Funds must have net assets of no less than $10 billion for six consecutive months prior to the submission of an application, the New York Fed said in a statement today. The threshold was $20 billion when the central bank first announced the criteria in March. Jeffrey Smith, a New York Fed spokesman, wasn’t immediately available to comment.
The Fed is expanding its counterparties as the 18 securities firms that act as primary dealers work to shore up their own balance sheets after the worst financial crisis in decades.
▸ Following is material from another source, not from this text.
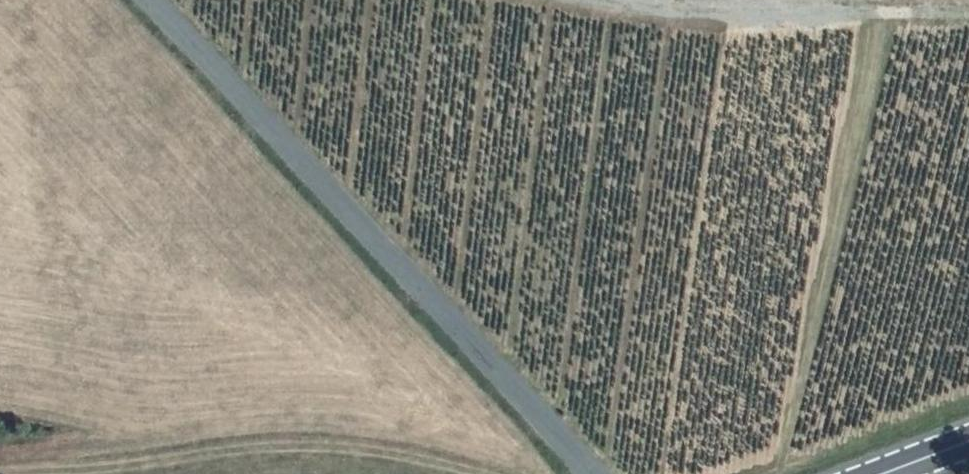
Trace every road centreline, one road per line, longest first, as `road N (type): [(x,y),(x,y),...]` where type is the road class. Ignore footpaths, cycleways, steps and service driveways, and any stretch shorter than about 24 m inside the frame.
road 1 (tertiary): [(591,473),(150,0)]
road 2 (track): [(8,473),(286,444),(360,445),(489,473)]
road 3 (track): [(968,13),(666,13),(588,0)]

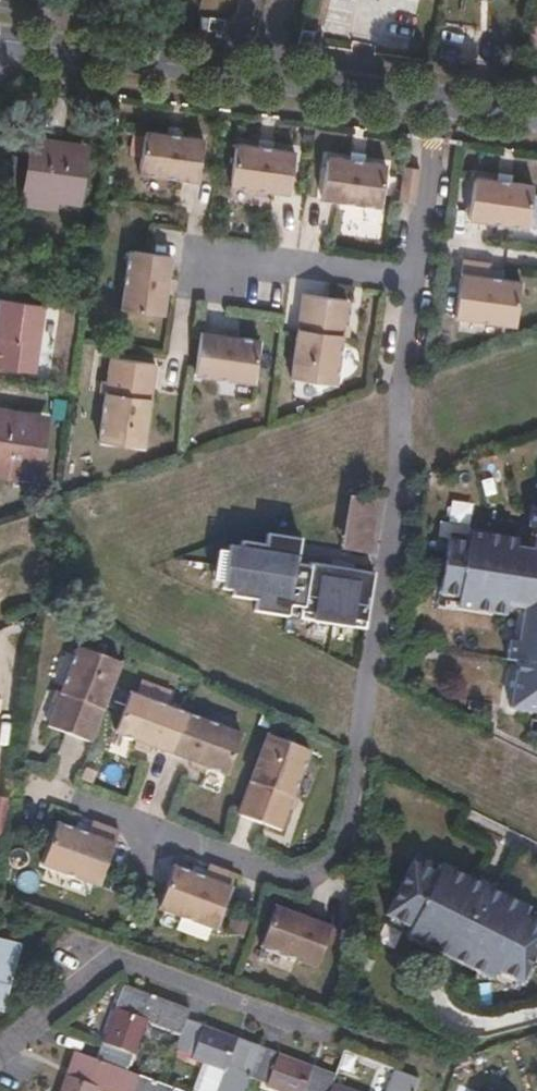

The Fed is putting the infrastructure in place to remove or neutralize the more than $1 trillion in extra cash from the central bank’s balance sheet even as policy makers contemplate buying additional securities to ensure that the economic recovery takes hold.
“Fairness and broadness were probably the two reasons why the Fed lowered the asset requirements,” said Ira Jersey, an interest-rate strategist in New York at primary dealer Credit Suisse Group AG. “The Fed wants to keep their options open and be as broad as possible in the eventuality -- which is a long way off -- that they need to use the reverse repos. They also don’t want it perceived as the big money funds are getting special treatment.”
Reverse Repos
The Fed expanded its list of counterparties used for reverse repurchase agreements last month to add money market funds managed by 14 firms, including Fidelity Investments and Goldman Sachs Group Inc. The new firms aren’t eligible to participate in other transactions.
In a reverse repo, the Fed sells securities for a set period, temporarily draining cash from the banking system. At maturity, the securities are returned to the Fed and the cash to the primary dealers or other counterparties.
In a tri-party arrangement, a third party functions as the agent for the transaction and holds the security as collateral. JPMorgan Chase & Co. and Bank of New York Mellon Corp. are the only banks that serve in a trade-clearing capacity in the tri- party repo market.